Disambiguation methods are selected on the citation element. For example, to disable given name disambiguation, delete the disambiguate-add-givenname attribute, e.g. change

<citation disambiguate-add-givenname="true">
  ...
</citation>

to

<citation>
  ...
</citation>
Separation of authors

By default several authors are separated by a delimiter , and the word and. This settings can be changed, for example to use the symbol & instead:

<names variable="author">
  <name form="short" and="symbol" delimiter=", "/>
  ...
</names>

or to not use and at all, but to use the delimiter /:

<names variable="author">
  <name form="short" delimiter="/"/>
  ..
</names>
Conditional Rendering (full footnote style)

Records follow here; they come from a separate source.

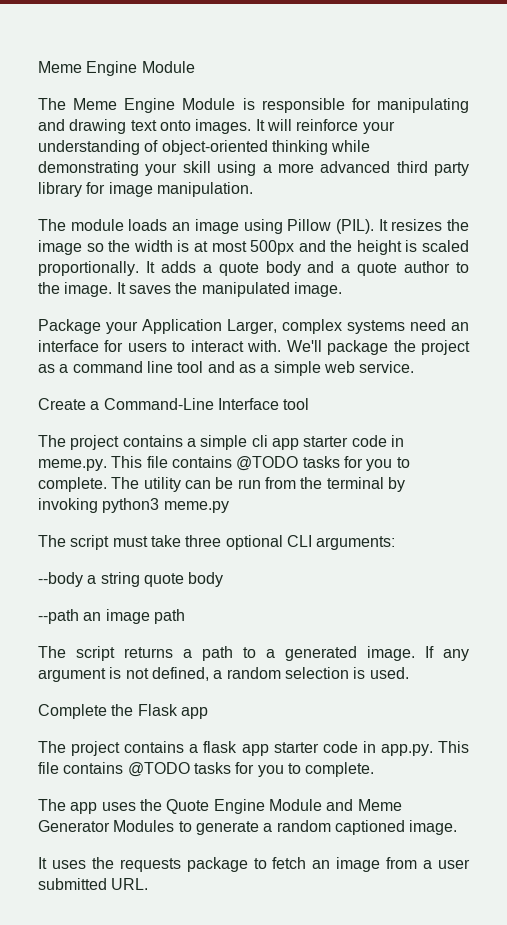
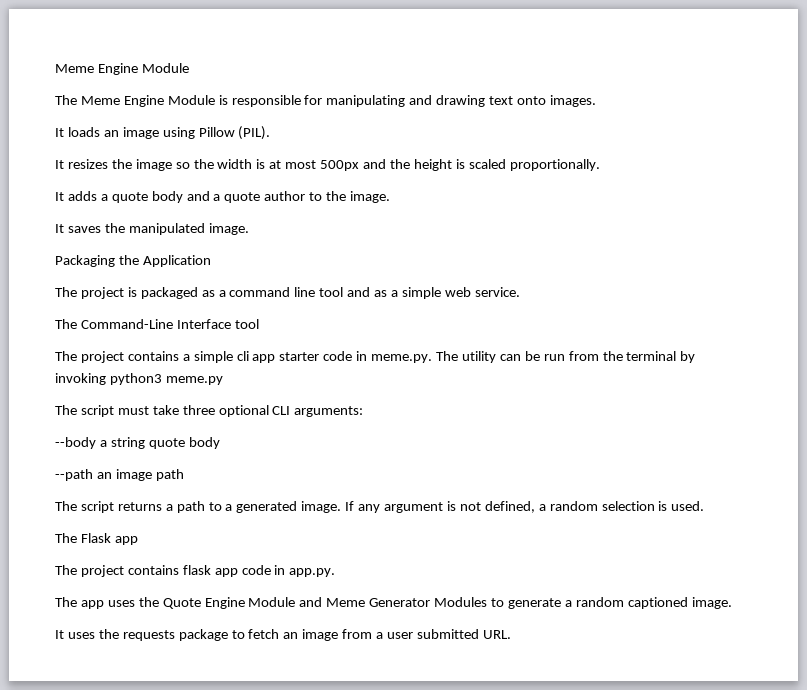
[255,119,395,134] [38,140,371,155] [38,161,469,176] [38,182,253,197] [38,219,124,231] It will reinforce your understanding of object-oriented thinking while demonstrating your skill using a more advanced third party library for image manipulation. // The module -> [55,128,64,137] // It
(374, 226) none -> (271, 133) //
(139, 268) none -> (600, 165) //
(113, 289) none -> (391, 197) //
[38,319,138,334] Package your -> [55,255,139,267] Packaging the
[227,319,469,334] [38,340,471,355] Larger, complex systems need an interface for users to interact with. We'll package the project -> [55,287,198,299] // The project is packaged
[38,398,100,410] Create a -> [55,319,77,329] The
[111,456,410,471] [38,477,107,492] This file contains @TODO tasks for you to complete. -> (433, 358) none
[38,704,134,719] Complete the -> [55,533,77,543] The
[189,744,199,753] a -> (179, 570) none
[273,742,319,753] starter -> (238, 572) none
[438,741,470,753] [38,762,375,777] This file contains @TODO tasks for you to complete. -> (336, 572) none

The appearance of citations in (full) footnote styles may depend on their position in the paper. If the same source is cited twice, it may be that a shortened version is used in the second (and any further) citation. To handle this distinction, one can use conditional rendering based on the position of the citation. A generic structure could then look as

<citation>
  <layout>
    <choose>
      <if position="ibid-with-locator">
        ...
      </if>
      <else-if position="ibid">
        ...
      </else-if>
      <else-if position="subsequent">
        ...
      </else-if>
      <else>
        ...
      </else>
    </citation>
  </layout>
</citation>

If a case is missing in your style, you can add that and fill out what and how the information should be rendered in that case (an example of such a full footnote style).

3 - Install your Edited Style with Zotero

See Citation Styles.

Save the style with a “.csl” file extension (you can generally do this by simply typing ”.csl” after the name of your file). Then, go to the Cite pane in the Zotero preferences. Click on the “+” sign below the list of installed styles. In the file selection dialogue that opens, navigate to the .csl file you just created and open it. This will install your new style into the Zotero data directory.

4 - Sharing Styles

If you think that your modified style might be useful to other people, consider submitting it to the Zotero Style Repository.

Getting Help

If you get stuck at any point, try posting a question on the Zotero forums.